He scored eight goals paired with seven assists for a total of 15 points in 51 games played and was a minus-seven last year. Putting aside whatever leadership qualities or locker room presence Laich may bring to the team, $4.5 million is far too much salary to be wasting away on a player who may not even pull on a jersey for the majority of the season.
2014-15 Season Expectations:
The Washington Capitals claim that they will be a brand-new team, one with structure, discipline, and accountability present at all times. “Rocket” Richard Trophy-winner Ovechkin, the face of the franchise who amassed 51 goals and 79 points while also taking ownership of a minus-35 rating last year, commented on the changes that took place this summer:
“Responsibility [is] on us, [it] is always on us,” said Ovechkin. “Coaches, trainers, the head guy [owner Ted Leonsis] give us a wake-up call, say, ‘listen, you have to do something, you guys have to win or you guys going to be next.’ I’m pretty sure this organization and the fans [are] tired [of] losing and not show exactly what we can do. That’s why we made the changes.”

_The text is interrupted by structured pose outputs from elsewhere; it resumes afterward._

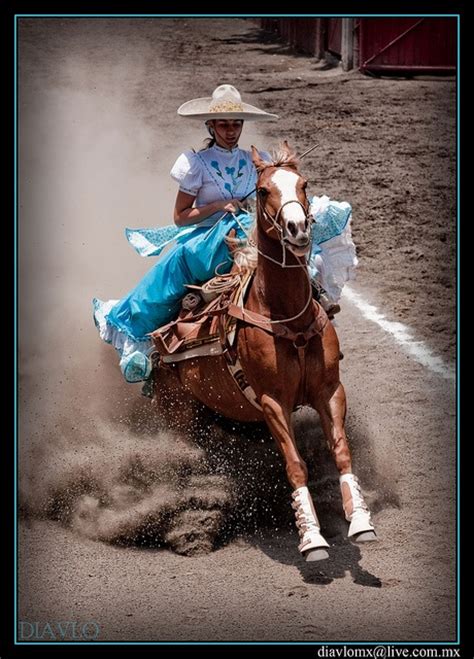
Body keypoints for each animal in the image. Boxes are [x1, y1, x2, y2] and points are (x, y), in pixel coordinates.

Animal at [150, 142, 376, 560]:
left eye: (304, 184)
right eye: (263, 190)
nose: (298, 228)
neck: (287, 317)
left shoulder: (330, 391)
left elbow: (341, 451)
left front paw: (360, 521)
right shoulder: (273, 402)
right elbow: (296, 465)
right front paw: (312, 538)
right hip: (179, 416)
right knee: (189, 463)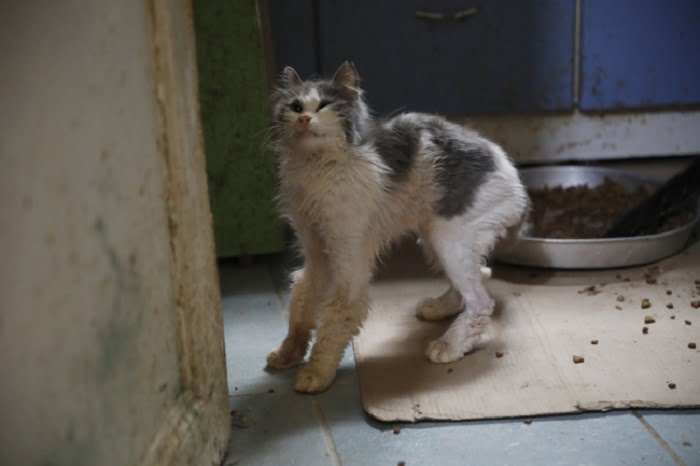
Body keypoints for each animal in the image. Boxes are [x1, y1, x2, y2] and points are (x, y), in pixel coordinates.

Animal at [266, 62, 528, 394]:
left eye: (324, 105)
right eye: (296, 107)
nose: (303, 119)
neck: (316, 168)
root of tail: (515, 177)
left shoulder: (349, 266)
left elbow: (334, 322)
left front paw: (316, 373)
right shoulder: (315, 256)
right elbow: (301, 304)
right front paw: (288, 353)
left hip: (448, 237)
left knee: (481, 302)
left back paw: (448, 345)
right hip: (434, 238)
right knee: (480, 275)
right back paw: (440, 309)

He’s right. It is on them. When it comes down to it, it’s always on the players. They’re the ones performing on the ice, they’re the ones who have to execute the game plan, and they’re the ones who have to find ways to win.

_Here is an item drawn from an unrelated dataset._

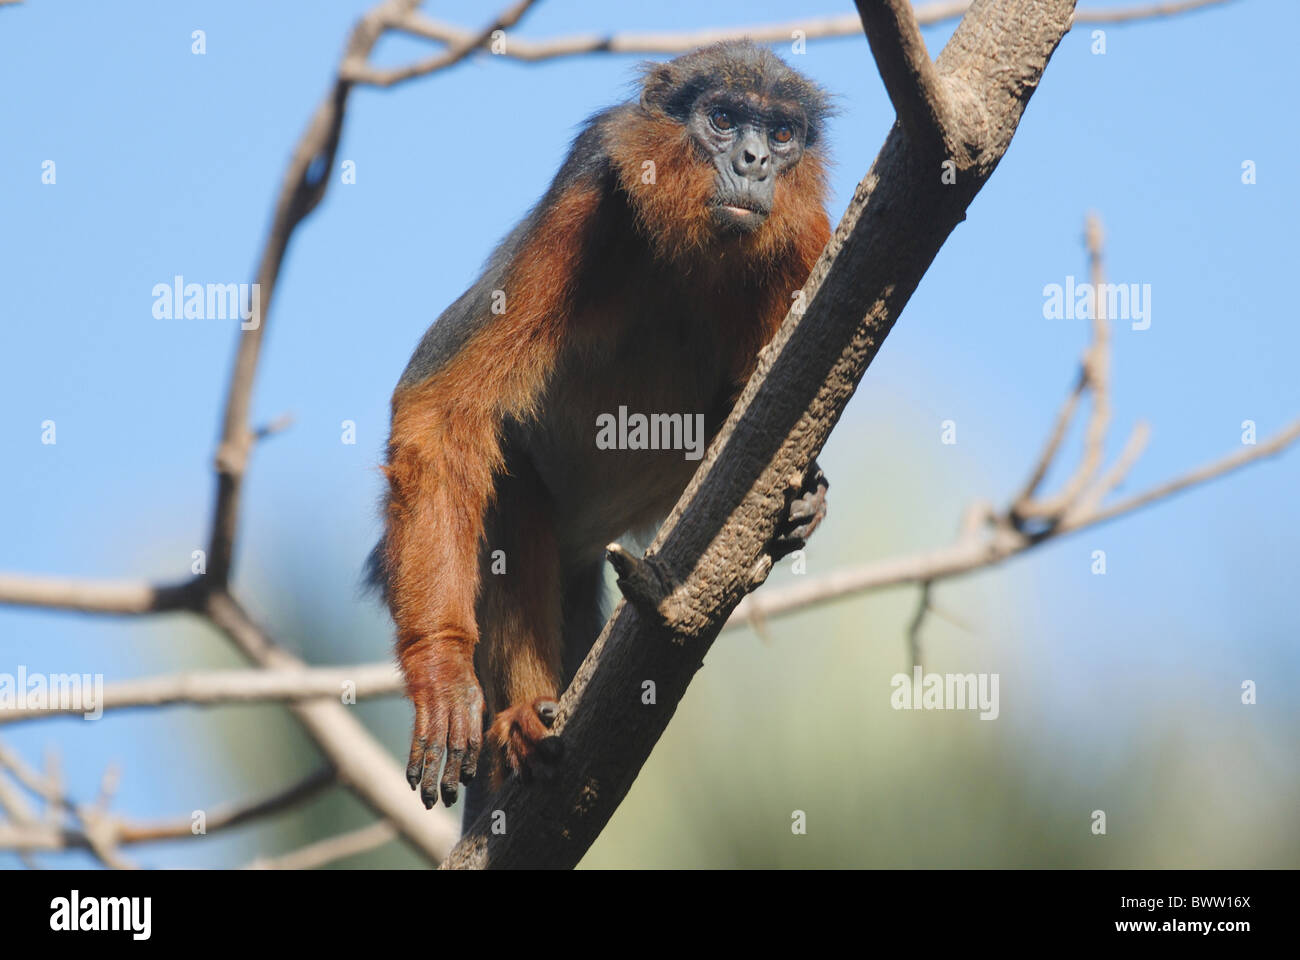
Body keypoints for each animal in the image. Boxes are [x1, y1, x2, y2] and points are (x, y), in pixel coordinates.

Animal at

This season will mark the 40th anniversary of the Capitals organization in the NHL. They have the highly sought-after opportunity to host this year’s Bridgestone Winter Classic. They have a new coaching staff, a new GM, and a new group of faces to hit the ice with this fall. If they’re to ever have a breakout season, this would be the time to put their heads down and work harder than they ever have before.
Surprise the hockey universe. Prove the doubters wrong. It all starts October 9th at the Verizon Center when the Montreal Canadiens come to town. Will Ovechkin and company be up to the task this year? We’ll all find out in less than a month’s time.